Hersteller kündigt neue Browser-Generation an

Linux-Versionen von Netscapes Server-Software kommen Ende 1998

19.11.1998
CHIKAGO (CW) - Marc Andreessen, Mitgründer und Executive Vice-President von Netscape Communications, hat erste auf das Unix-Derivat Linux portierte Server-Systeme für Ende 1998 in Aussicht gestellt. Zunächst sollen die Produkte "Dircetory Server" und "Messaging Server" für das Open-Source-Betriebssystem auf den Markt kommen.

Wie Andreessen der CW-Schwesterzeitschrift "Computerworld" mitteilte, gebe es seitens der Internet-Service-Provider sowie des US-Verteidigungsministeriums eine große Nachfrage nach Server-Produkten unter Linux. Darüber hinaus sei Europa ein wichtiger Markt.

Mitte nächsten Jahres will die kalifornische Softwareschmiede auch ihre anderen Server an die Linux-Plattform anpassen. Die Produkte sollen genausoviel kosten wie die bisher angebotenen. An Erfahrung dürfte es den Entwicklern nicht mangeln, denn der Web-Browser "Communicator" unterstützt das Unix-System bereits.

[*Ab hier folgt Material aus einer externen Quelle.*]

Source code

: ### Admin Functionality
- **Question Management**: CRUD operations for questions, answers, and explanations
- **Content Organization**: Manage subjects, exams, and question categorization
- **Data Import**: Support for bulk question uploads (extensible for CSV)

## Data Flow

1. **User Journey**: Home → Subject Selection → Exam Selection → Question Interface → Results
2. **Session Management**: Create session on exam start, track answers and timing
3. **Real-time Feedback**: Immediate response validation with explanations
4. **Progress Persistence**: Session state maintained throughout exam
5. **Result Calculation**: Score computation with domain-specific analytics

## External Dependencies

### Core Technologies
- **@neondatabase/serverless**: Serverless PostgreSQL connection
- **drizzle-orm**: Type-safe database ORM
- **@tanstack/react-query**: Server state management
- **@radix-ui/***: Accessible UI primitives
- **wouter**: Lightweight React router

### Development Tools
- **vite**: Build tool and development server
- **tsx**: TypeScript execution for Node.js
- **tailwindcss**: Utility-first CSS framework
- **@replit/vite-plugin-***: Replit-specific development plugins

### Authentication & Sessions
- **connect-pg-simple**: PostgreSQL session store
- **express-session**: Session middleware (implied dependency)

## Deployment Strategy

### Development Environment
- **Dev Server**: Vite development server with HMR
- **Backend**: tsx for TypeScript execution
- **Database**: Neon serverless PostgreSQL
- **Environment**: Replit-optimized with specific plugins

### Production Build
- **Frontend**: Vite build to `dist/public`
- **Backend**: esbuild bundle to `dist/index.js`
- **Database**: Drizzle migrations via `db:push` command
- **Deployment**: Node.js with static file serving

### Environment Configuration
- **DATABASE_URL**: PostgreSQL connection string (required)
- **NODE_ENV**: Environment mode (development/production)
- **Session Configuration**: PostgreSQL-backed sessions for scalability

Mit diesem Schritt liegt Netscape im Trend, denn auch andere Software-Anbieter haben angekündigt, ihre Produkte auf das kostenlose Betriebssystem zu portieren. So will Oracle bis Ende des Jahres eine Linux-Version ihrer Datenbank "Oracle 8" fertigstellen. Ähnliche Pläne verfolgt IBM mit "DB2". Wie aus einem kürzlich an die Öffentlichkeit gelangten Memo bekannt wurde, stuft Netscapes Erzfeind Microsoft das frei verfügbare Unix-Derivat als potentielle Gefahr für die Windows-Plattform ein (siehe CW 46/98, Seite 1).

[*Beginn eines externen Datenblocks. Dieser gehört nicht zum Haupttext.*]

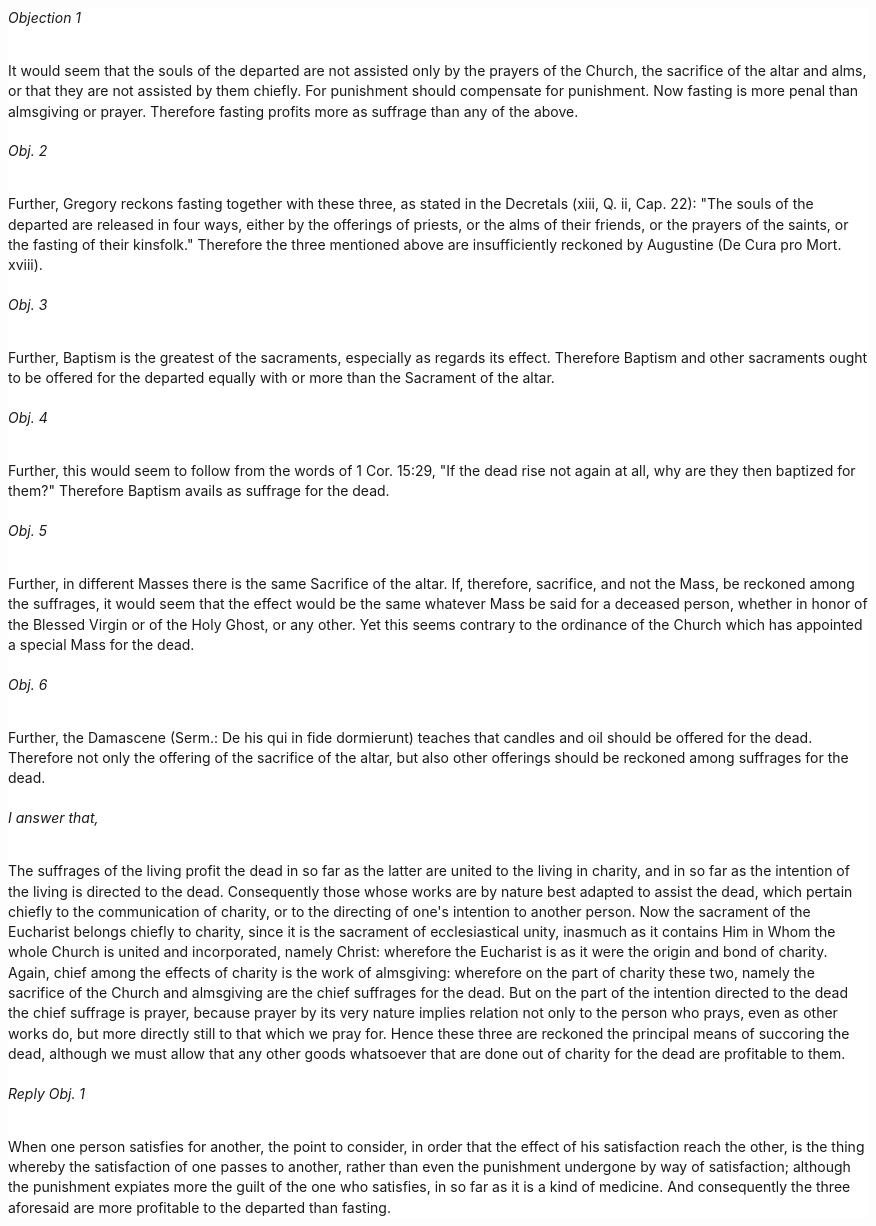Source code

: ###### Objection 1
It would seem that the souls of the departed are not assisted only by the prayers of the Church, the sacrifice of the altar and alms, or that they are not assisted by them chiefly. For punishment should compensate for punishment. Now fasting is more penal than almsgiving or prayer. Therefore fasting profits more as suffrage than any of the above.  

###### Obj. 2
Further, Gregory reckons fasting together with these three, as stated in the Decretals (xiii, Q. ii, Cap. 22): "The souls of the departed are released in four ways, either by the offerings of priests, or the alms of their friends, or the prayers of the saints, or the fasting of their kinsfolk." Therefore the three mentioned above are insufficiently reckoned by Augustine (De Cura pro Mort. xviii).  

###### Obj. 3
Further, Baptism is the greatest of the sacraments, especially as regards its effect. Therefore Baptism and other sacraments ought to be offered for the departed equally with or more than the Sacrament of the altar.  

###### Obj. 4
Further, this would seem to follow from the words of 1 Cor. 15:29, "If the dead rise not again at all, why are they then baptized for them?" Therefore Baptism avails as suffrage for the dead.  

###### Obj. 5
Further, in different Masses there is the same Sacrifice of the altar. If, therefore, sacrifice, and not the Mass, be reckoned among the suffrages, it would seem that the effect would be the same whatever Mass be said for a deceased person, whether in honor of the Blessed Virgin or of the Holy Ghost, or any other. Yet this seems contrary to the ordinance of the Church which has appointed a special Mass for the dead.  

###### Obj. 6
Further, the Damascene (Serm.: De his qui in fide dormierunt) teaches that candles and oil should be offered for the dead. Therefore not only the offering of the sacrifice of the altar, but also other offerings should be reckoned among suffrages for the dead.  

###### I answer that,
The suffrages of the living profit the dead in so far as the latter are united to the living in charity, and in so far as the intention of the living is directed to the dead. Consequently those whose works are by nature best adapted to assist the dead, which pertain chiefly to the communication of charity, or to the directing of one's intention to another person. Now the sacrament of the Eucharist belongs chiefly to charity, since it is the sacrament of ecclesiastical unity, inasmuch as it contains Him in Whom the whole Church is united and incorporated, namely Christ: wherefore the Eucharist is as it were the origin and bond of charity. Again, chief among the effects of charity is the work of almsgiving: wherefore on the part of charity these two, namely the sacrifice of the Church and almsgiving are the chief suffrages for the dead. But on the part of the intention directed to the dead the chief suffrage is prayer, because prayer by its very nature implies relation not only to the person who prays, even as other works do, but more directly still to that which we pray for. Hence these three are reckoned the principal means of succoring the dead, although we must allow that any other goods whatsoever that are done out of charity for the dead are profitable to them.  

###### Reply Obj. 1
When one person satisfies for another, the point to consider, in order that the effect of his satisfaction reach the other, is the thing whereby the satisfaction of one passes to another, rather than even the punishment undergone by way of satisfaction; although the punishment expiates more the guilt of the one who satisfies, in so far as it is a kind of medicine. And consequently the three aforesaid are more profitable to the departed than fasting.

Gleichzeitig kündigte Netscape eine neue Browser-Technik an. Hinter dem Codenamen "NGT" (Next Generation Technology) verbergen sich eine Reihe modularer Web-Client-Produkte für unterschiedliche Computerplattformen und Endgeräte. NGT basiert auf der neuen Layout-Engine "Nglayout", die in Zusammenarbeit mit Netscapes Open Source-Projekt Mozilla.org (http:// www.mozilla.org) entstand. Solche Engines zeigen Web-Inhalte am Bildschirm des Internet-Surfers an. Nach Angaben des Softwareherstellers unterstützt Nglayout die vom World Wide Web Consortium (W3C) verabschiedeten Standards, wie beispielsweise Hypertext Markup Language (HTML) 4.0, Cascading Style Sheets (CSS) 1 und 2, Resource Definition Format (RDF), Document Object Model (DOM) sowie Extensible Markup Language (XML).

Die Ankündigung der neuen Browser-Technik kommt nicht von ungefähr: Netscape war offenbar überrascht, als Microsoft Anfang November eine Betaversion der Version 5.0 seines Web-Clients "Internet Explorer" wesentlich früher veröffentlichte, als Branchenbeobachter erwartet hatten.

Der kalifornische Softwarehersteller engagiert sich auch anderweitig im Linux-Markt. Erst kürzlich kaufte er sich in die US-Firma Red Hat ein, die das Unix-Betriebssystem vermarktet. Zum Ärger von Microsoft beteiligt sich auch der Chiphersteller Intel an dem Softwareanbieter.

ERP-Support

Nach der Unterstützung von SAP R/3 kündigte Netscape jüngst auch Produkte für Peoplesoft-Anwender an. Der "Netscape Application Server for Peoplesoft" erlaubt es Nutzern der Enterprise-Resource-Planning (ERP-) Lösung, Unternehmensdaten via Extranet Kunden und Partnerfirmen zur Verfügung zu stellen. Das Produkt soll in der ersten Hälfte des kommenden Jahres auf den Markt kommen und für etwa 70 000 Dollar zu haben sein. Ferner will Netscape die Business-Software mit dem hauseigenen Directory Server verknüpfen. Über das Verzeichnissystem können Verwalter den Endanwendern individuell abgestufte Zugriffsrechte einräumen.